### QUESTIONS ON THE MATERIAL
a - In the lecture excerpt on Leibniz and Descartes, what term does the speaker use for the Leibnizian state of mind, in contrast to Descartes's paranoia?
b - Carry on the lecture excerpt on Leibniz and Descartes, starting after its final sentence.

### GIVEN TEXT
-- Opening Marker --

All that isn’t right. And what is that for Leibniz? I am saying the texts are rare. Yes and no, because at the same time, he is so sure of himself, for that state, this state of the “many”, of disjunctive diversity, certainly, [this state] is in things. But it’s also in our poor heads, [Laughter] the heads that Leibniz is the first philosopher to have assigned the state of our minds in this form, our poor heads in chaos. And that is not at all Cartesian. For Descartes, “I’m wrong, I’m wrong” – he desires this – “I’m wrong, and I am wronged.” He is suspicious, he is suspicious. He is wronged all the stime. There’s even a God who has the time to wrong him; in the end, this is pure paranoia. [Laughter]

Whereas with Leibniz, it’s confusional delirium. [Laughter] It’s, “what’s going on in my head? Ah, what confusion! And what are all these dancing electrons? I can’t form an idea; there’s an idea leak.” This is otherwise nobler than paranoia… Well, really, no, one could admire it. This is to tell you, when you admire a philosopher, and when one makes one’s great philosophical choices, one has to say that this commits you, in your soul, in your heart, and even in your reason, in your ailments and in your health. You choose a philosopher with your ailments as well.

-- Closing Marker --

### STUDY MATERIAL

-- Opening Marker --

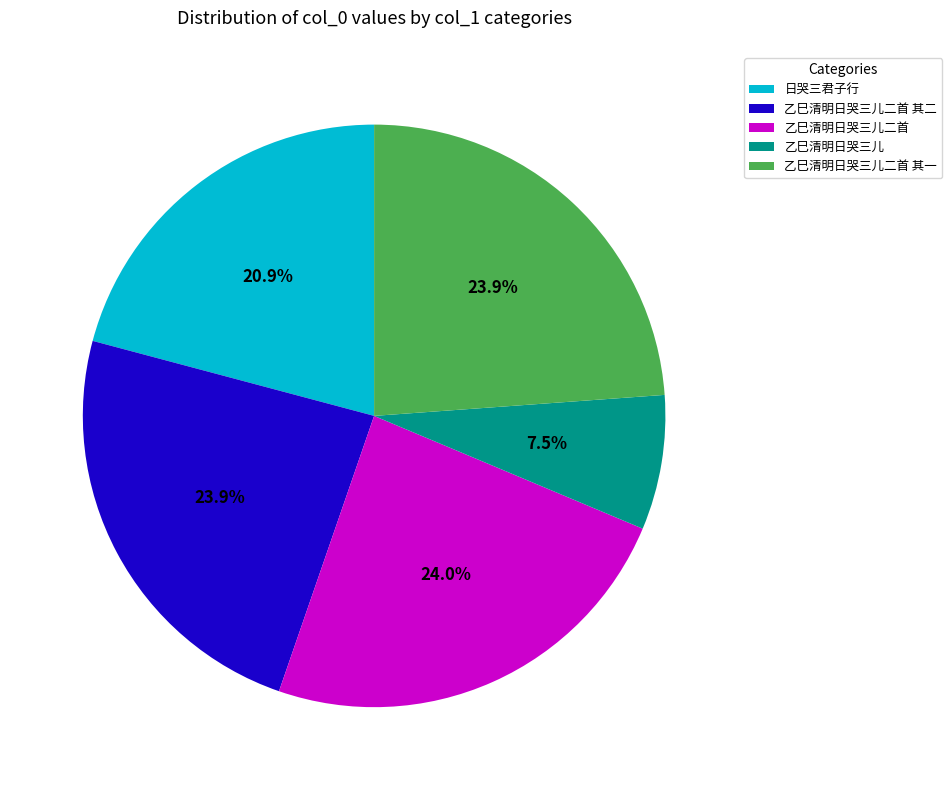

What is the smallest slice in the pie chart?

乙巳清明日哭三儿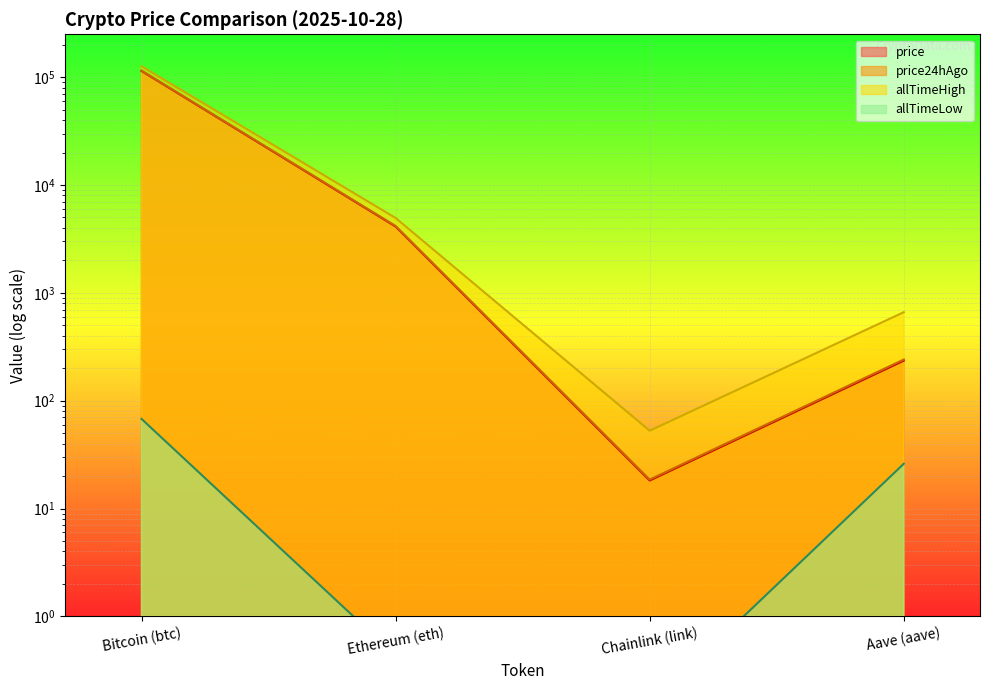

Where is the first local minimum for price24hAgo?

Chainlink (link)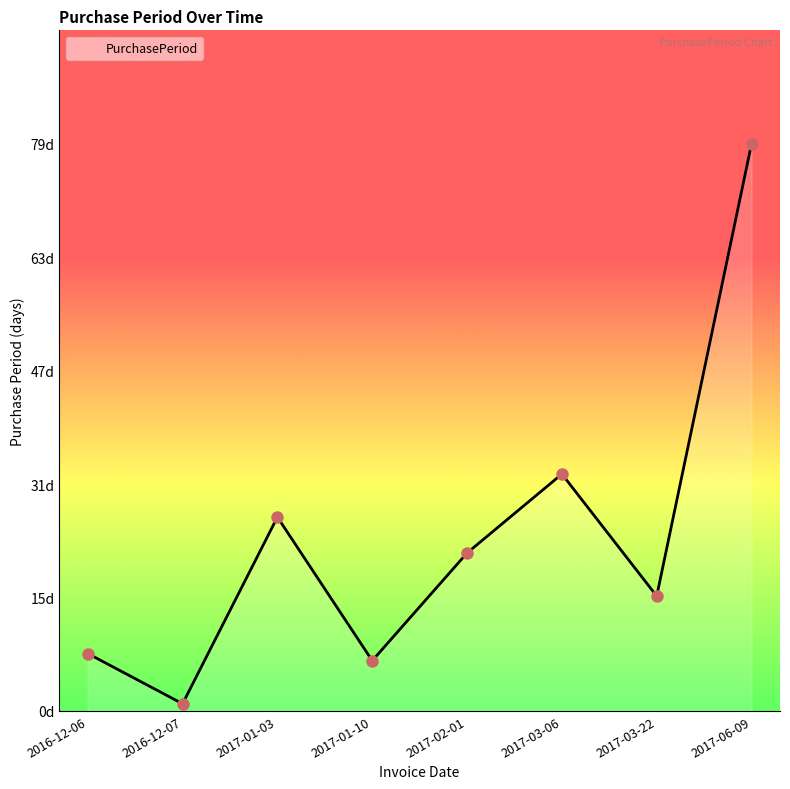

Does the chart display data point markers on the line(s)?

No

-- Closing Marker --
-- Opening Marker --

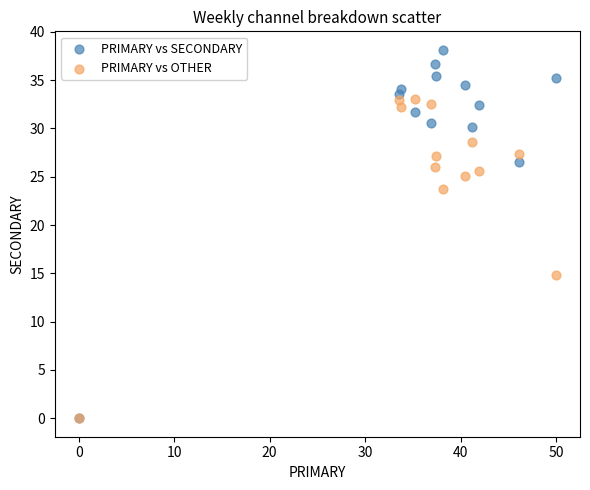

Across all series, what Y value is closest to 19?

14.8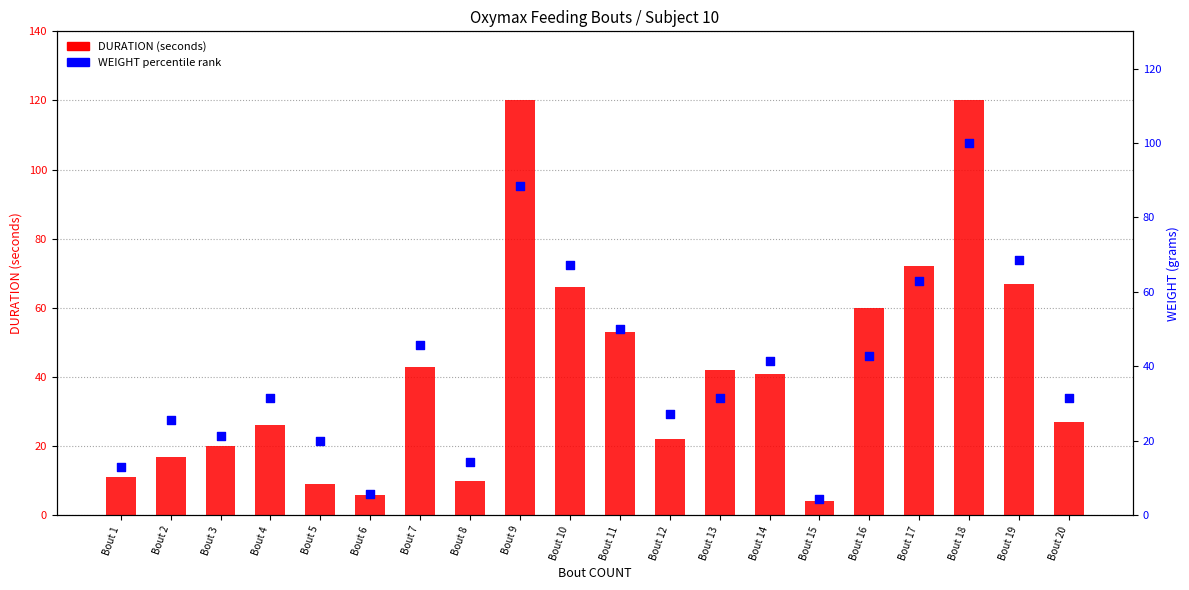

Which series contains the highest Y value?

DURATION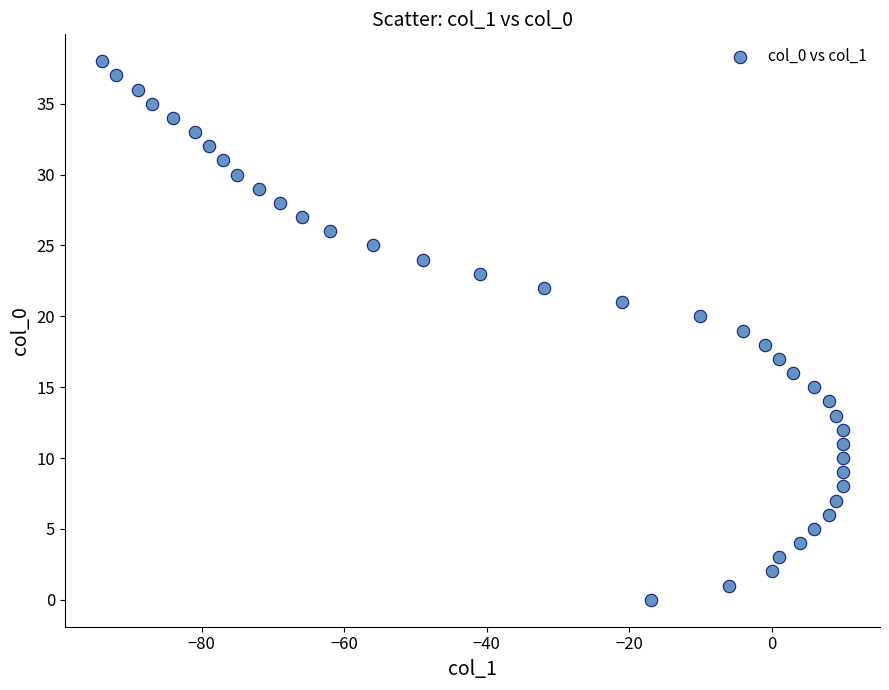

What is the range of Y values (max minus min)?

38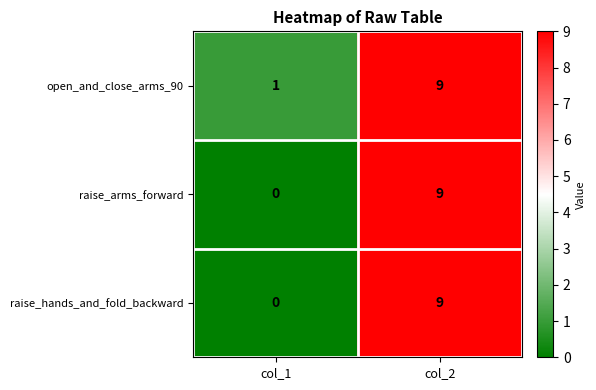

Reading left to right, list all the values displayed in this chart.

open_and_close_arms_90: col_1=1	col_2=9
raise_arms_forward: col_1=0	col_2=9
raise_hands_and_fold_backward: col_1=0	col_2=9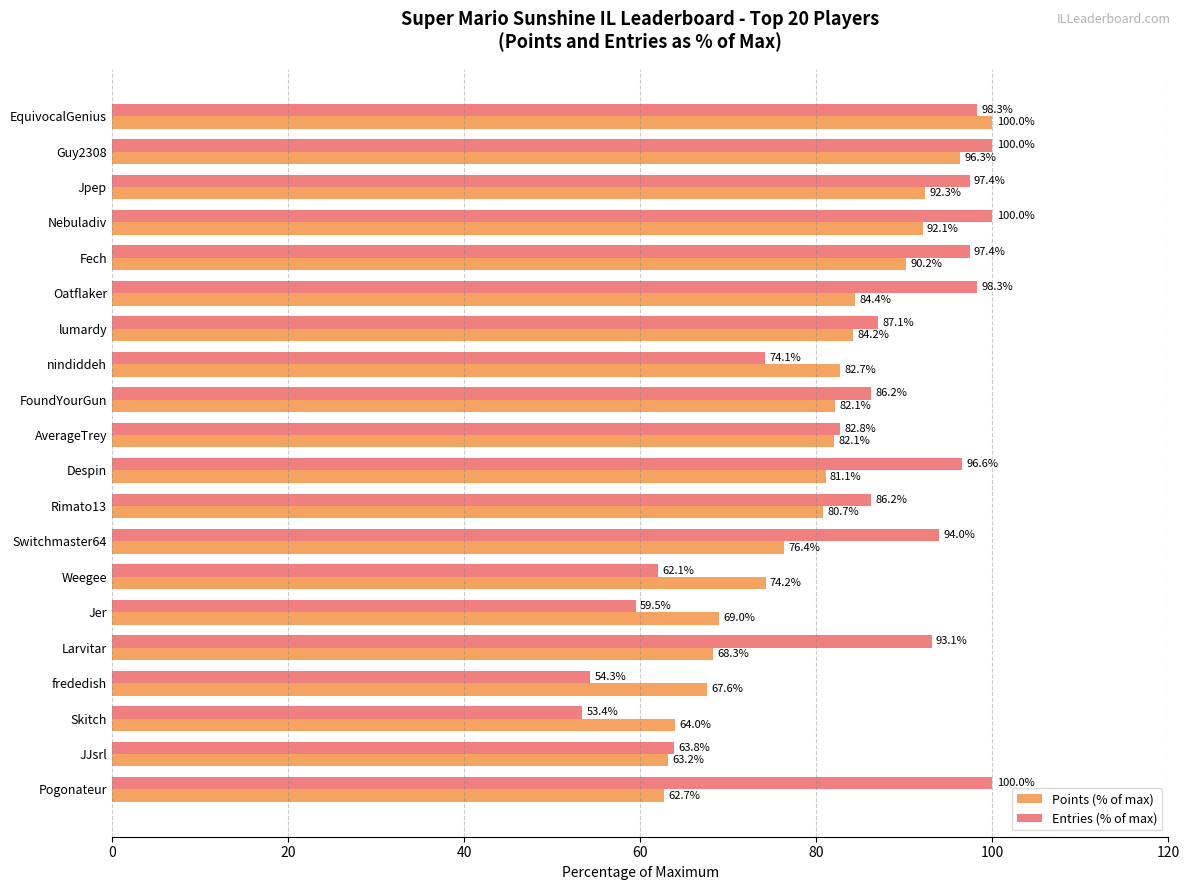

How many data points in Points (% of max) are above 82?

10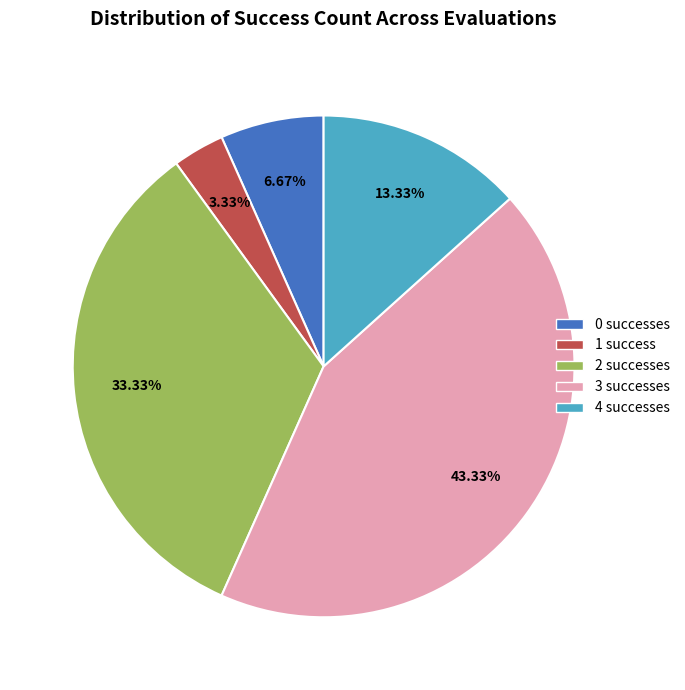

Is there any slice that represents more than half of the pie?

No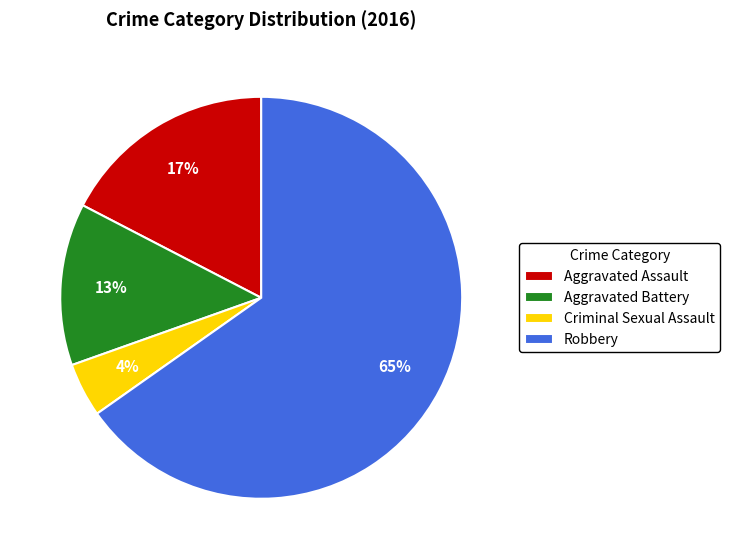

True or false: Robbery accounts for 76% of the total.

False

-- Closing Marker --

### WRITTEN RESPONSES
a - Confusional delirium.

b -
So, what is Leibniz? This really is fog in one’s head. It’s what I was telling you: it’s the folds, it’s haze. This is not at all Cartesian, not at all. This is not at all the head of the error; it’s the head of the indeterminable for [Leibniz]. How am I going to be able to distinguish? This is not, “how am I going to be able to have a distinct idea,” but “how am I going to be able to distinguish something in all this slush? And what are these, what are all these states?” I was already saying at the last session, these are semi-hallucinatory states. Is this a dream? Is this reality? What is this haze through which I am seeing things? And what are the examples that Leibniz constantly evokes? The background noise of the sea, this is very well chosen. In his head, he perpetually has a sea noise, [Pause] or even uproar (rumeur), uproar, a kind of… And in what way are these states realized in the purest state? Dizziness (étourdissement).

There, suddenly, this is in texts a thousand times, appearing a thousand times in Leibniz, dizziness, sleep, and death. For, what is death? Do you recall? It’s when the body folds back in all its parts; death lodges itself in the folds of ashes, and death is the return to the uproar, to dizziness. There is no difference of nature between death and dizziness. [Pause] Perpetually, the veil, the fog, the dust… Dust, what is there as a more beautiful aleatory distribution [than] dust?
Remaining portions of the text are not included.